I thus recognize the design of the corpus as a dynamic platform that enables linguistic, literary and cultural studies as well as literary, cultural and language historical questions to be posed. From a regional perspective, corresponding subcorpora such as the “Schleswig-Holstein Corpus”, will be created. 

Solutions 

There are two conditions that must be met when preparing the corpus of dialect literature. On the one hand, it must be adequately applicable to different scientific questions and must be able to face different evaluation procedures. On the other hand, its creation must be made possible by barrier-free access in order to create a broad base of contributors, since the Flensburg corpus of Low German literature / dialect literature integrates the potential of citizen science and crowdsourcing. 

In order to integrate the greater general interest in the subject matter and to be able to use the commitment to Low German and other dialectal language forms and their texts for the corpus project, I envision barrier-free input masks that allow the transfer of text and at the same time offer the option of a corrective revision for further users. The path from text input and correction to making the text visible to the general public and making it available for further editing must be transparent and already allow the visibility of partial results. 
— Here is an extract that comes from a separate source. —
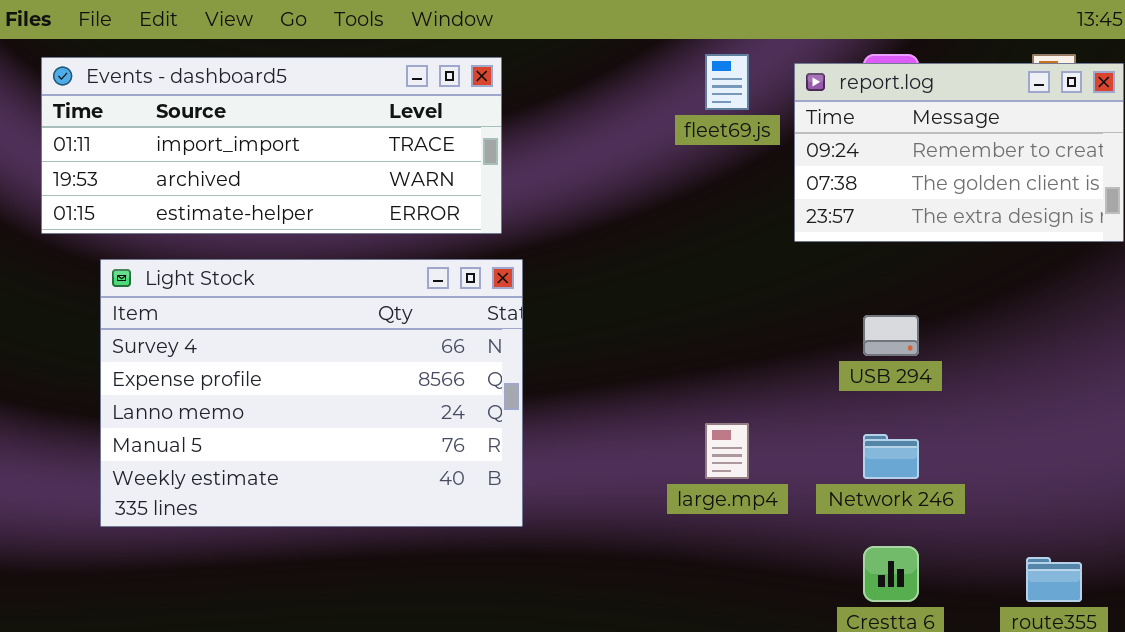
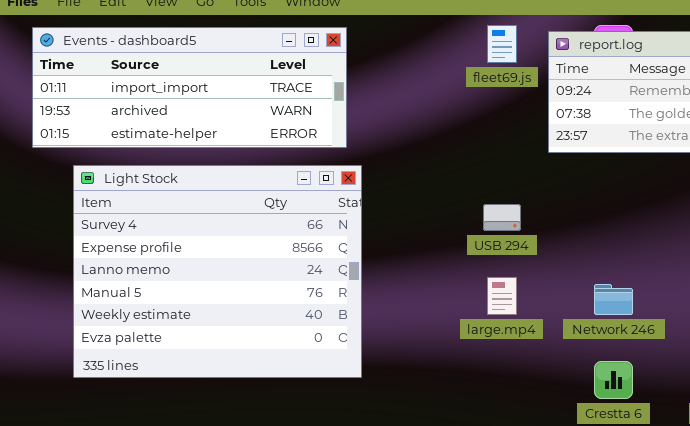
Light Stock: [100,259,523,527] -> [73,165,362,378], resized
USB 294: [863,315,919,356] -> [483,204,521,231], moved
An appropriate input mask, which continuously documents progress and should be ready for further processing of the texts, can quickly bring about the success of the editors and at the same time give the research community the opportunity to intervene in the process both in an evaluating and correcting manner. The common basis of a successively expanded and reliably documented corpus enables a variety of subsequent uses and progressive data optimization and adaptation to changing standards of data presentation. 

Challenges 

The corpus project outlined above faces a great number of challenges. The desired work process involving numerous helping forces from heterogeneous work contexts can only be successful if sufficient processing time and correction procedures are planned. The identification of suitable and legally available text material as well as its transcription and further processing by adding basic and supplementary information requires precisely documented and repeatedly checked work according to an established pattern. 

Heterogeneous orthographic conversions of the original texts, which must be preserved at all costs, must be brought together via annotated and transferred further versions for the following research steps. 

Review by Community 

Uses of the corpus data material must show, whether the information given in a first step is sufficient for valuable evaluations of the material. The degree of evaluation of the corpus within the corpus structure is to be expanded step by step and is also dependent on the cooperation of the research community from the student seminar initiative to larger projects, whose work and results should be documented and marked on the corpus itself in order to enable subsequent uses to follow on from these results. This form of productive and corrective use and evaluation could prove to be particularly dynamic and beneficial for the corpus project.